Den Westteil des Erdgeschosses hat die Raiffeisenbank Würzburg und Umgebung langfristig gepachtet und durch einen wesentlichen Teil die Umbaumaßnahme gefördert.
Mit der Gemeindebücherei mit Phonothek im Ostflügel wurde ein völlig neues Informations- und Kulturzentrum geschaffen. In übersichtlichen Regalen stehen den Lesern 4600 Bände, davon 2000 Kinder- und Jugendbücher, 140 Bände schöne Literatur und 1200 Sachbücher für Erwachsene, in der Phonothek vier Plattenspieler (100 Schallplatten Bestand), ein Kassettenrecorder, Verstärker und zahlreiche Stereokopfhörer zur Verfügung.
Die Besitzverhältnisse des Rathauses wurden durch einen Erbbaurechtsvertrag gesichert, weil der Freistaat Bayern als Eigentümer einem Verkauf wegen der denkmalpflegerischen Situation überhaupt nicht in Erwägung zog.
Diesselben Vorbehalte betreffen auch den historischen Südflügel. Zur Einweihung hieß es: "Wie weit es gelingen wird, die Pläne für den Ausbau einer Gaststätte zu verwirklichen bleibt abzuwarten."

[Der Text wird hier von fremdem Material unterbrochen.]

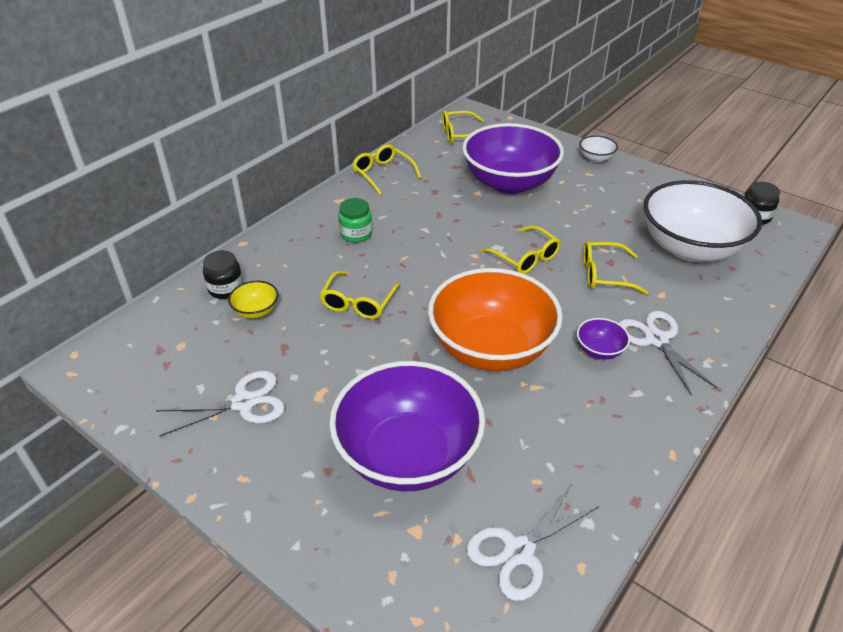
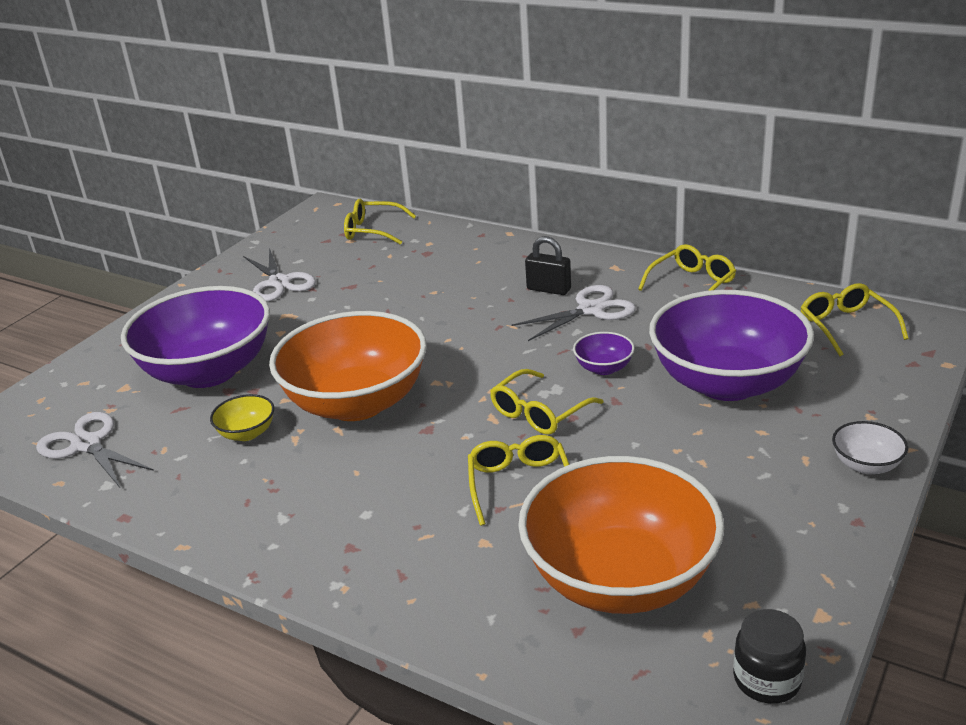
camera: 85 degrees right, 10 degrees down
(226, 288) = (433, 241): black jar -> none
(256, 311) = (401, 262): yellow bowl -> yellow bowl (247, 433)
(356, 234) = (548, 289): green jar -> black padlock
(358, 303) = (423, 311): yellow glasses -> yellow glasses (373, 231)
(599, 350) = (358, 485): purple bowl -> purple bowl (603, 368)
(656, 340) = (382, 535): white scissors -> white scissors (591, 310)
(690, 248) = (620, 579): white bowl -> orange bowl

Nach originalgemäßer Außenrestaurierung, jedoch vollständiger Entkernung im Innern, ist der Bau ein Paradebeispiel für die Erhaltung eines historischen Baudenkmals und weiterer wirtschaftlicher Nutzung. Zum erhaltungswürdigen Alten wurde auf einer Fläche von 815 m² und einer Gesamtnutzfläche von 1800 m² Neues geschickt hinzugefügt.
Die durch starke Durchfeuchtung vorbelasteten Außenmauern mussten saniert und separate Eingänge für Rathaus, Bücherei und Raiffeisenbank konzipiert und ohne Abtragung des Dachstuhls neue Zwischenwände und Decken eingezogen werden.

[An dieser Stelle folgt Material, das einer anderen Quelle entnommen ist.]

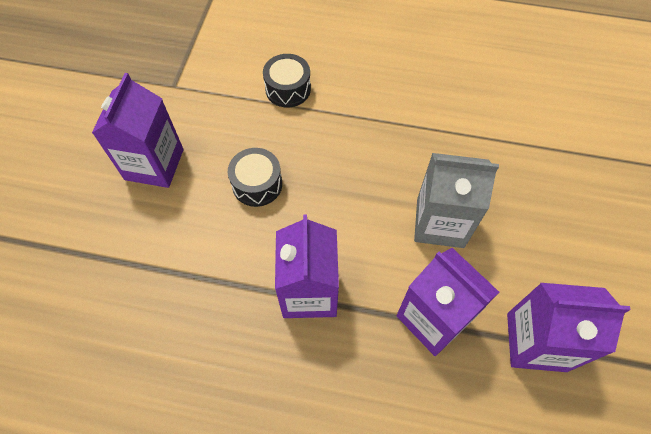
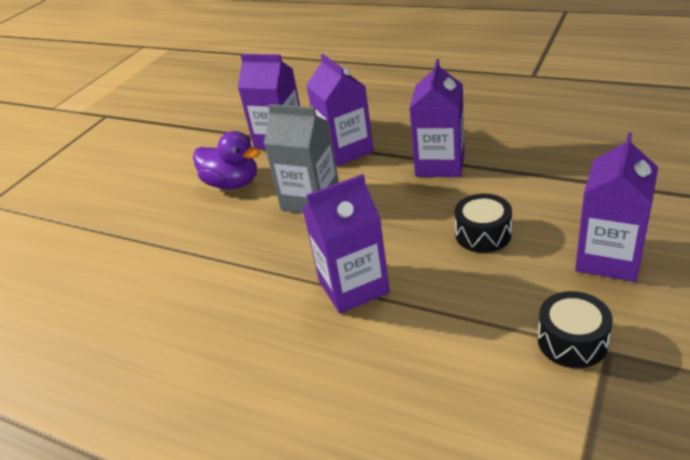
camera: 160 degrees left, 25 degrees down
(288, 89) = (436, 331): black drum -> black drum (572, 341)
(359, 120) = (353, 287): none -> purple carton
(546, 246) = (232, 183): none -> purple duck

Die historische Fensterordnung wurde unterbrochen von Schaufensterflächen der nach neuesten Gesichtspunkten etablierten Apotheke im Erdgeschoss, der eine Gesamtfläche von 161 m² zur Verfügung steht.
Erhebliche Mehrkosten verursachten das Dach und der Außenputz, die sich in einem schlimmen Zustand befanden.

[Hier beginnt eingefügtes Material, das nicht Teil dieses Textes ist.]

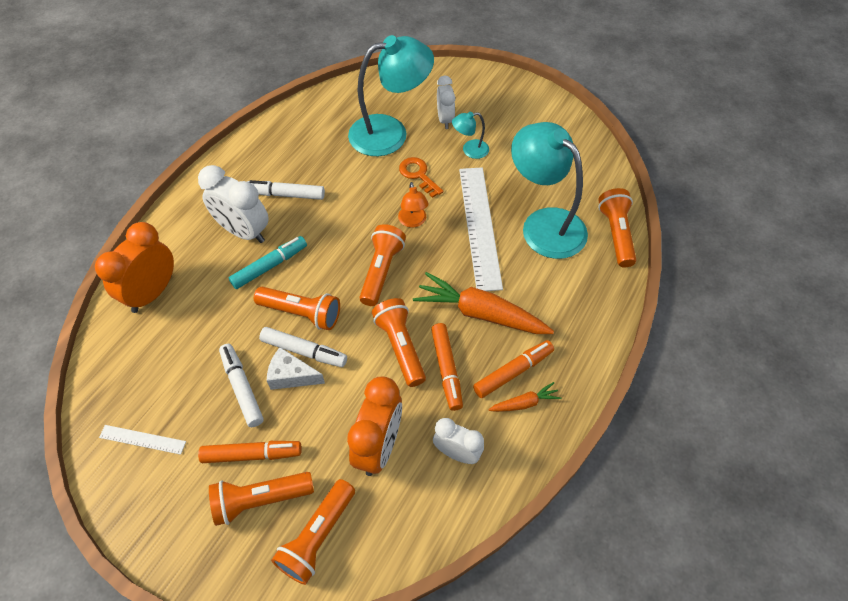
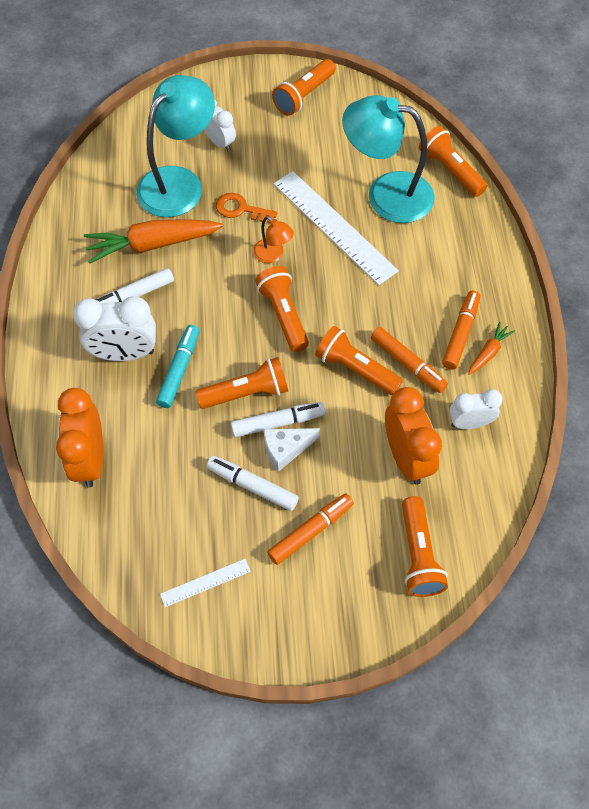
camera: 35 degrees left, 5 degrees up
(260, 500) = (349, 560): orange flashlight -> orange flashlight (304, 96)
(470, 150) = (267, 160): turquoise lamp -> none
(480, 313) = (396, 302): orange carrot -> orange carrot (152, 244)

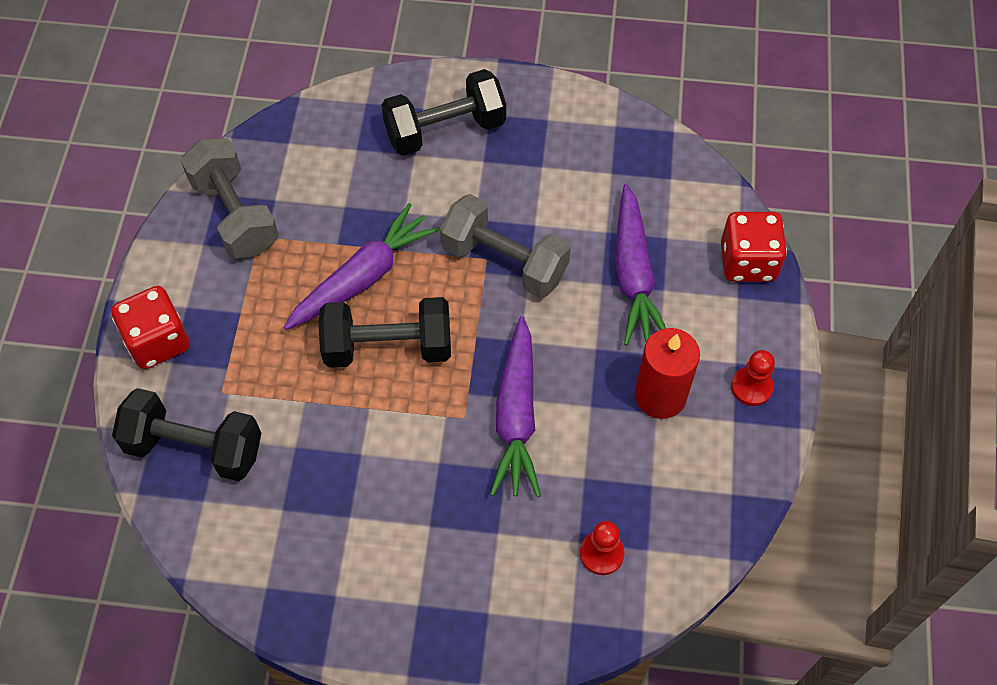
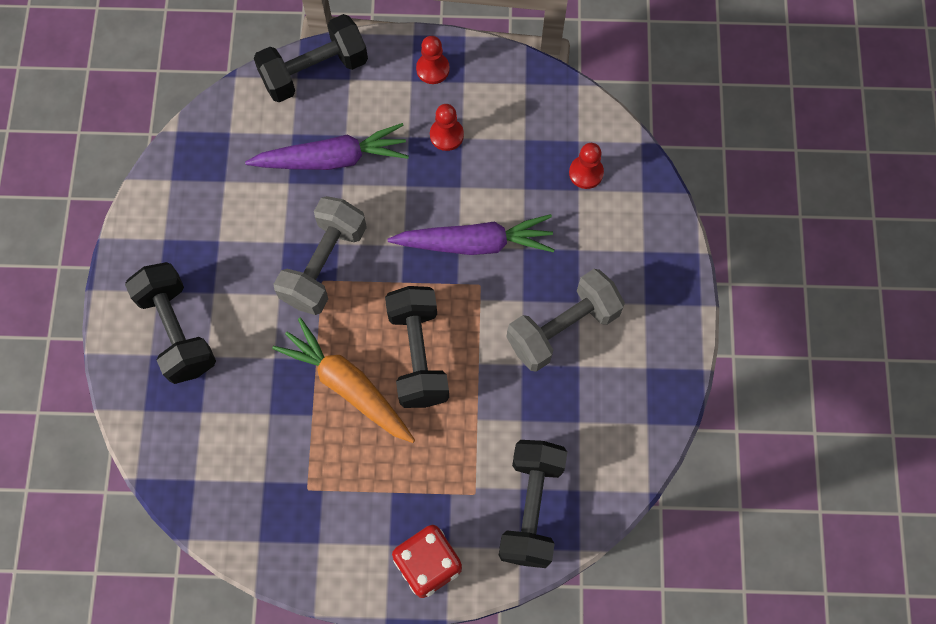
camera: 95 degrees left, 10 degrees up
(235, 214) = (282, 517): grey dumbbell -> grey dumbbell (562, 328)
(363, 277) = (347, 385): purple carrot -> orange carrot
(660, 396) = (446, 135): red candle -> red pawn
(748, 262) = (314, 71): red dice -> black dumbbell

Installiert wurde eine zentrale Gasheizung mit getrennten Anlagen, neue Wasserzuleitung und Abwasserbeseitigung und eine neuzeitliche Elektroinstallation.
Ein neuer Massivtreppenaufgang aus Naturstein, der auch das voll ausbaufähige Dachgeschoss mit über 300 m² erschließt, führt in den ersten Stock, der ausschließlich der Gemeindeverwaltung vorbehalten ist.
Klare Linien, charakteristische Fensterfronten und gut abgestimmte Farben vereinigen sich zu einem schönen Dreiklang, dessen Harmonie besonders durch die Neugestaltung des Innenhofes unterstrichen wird.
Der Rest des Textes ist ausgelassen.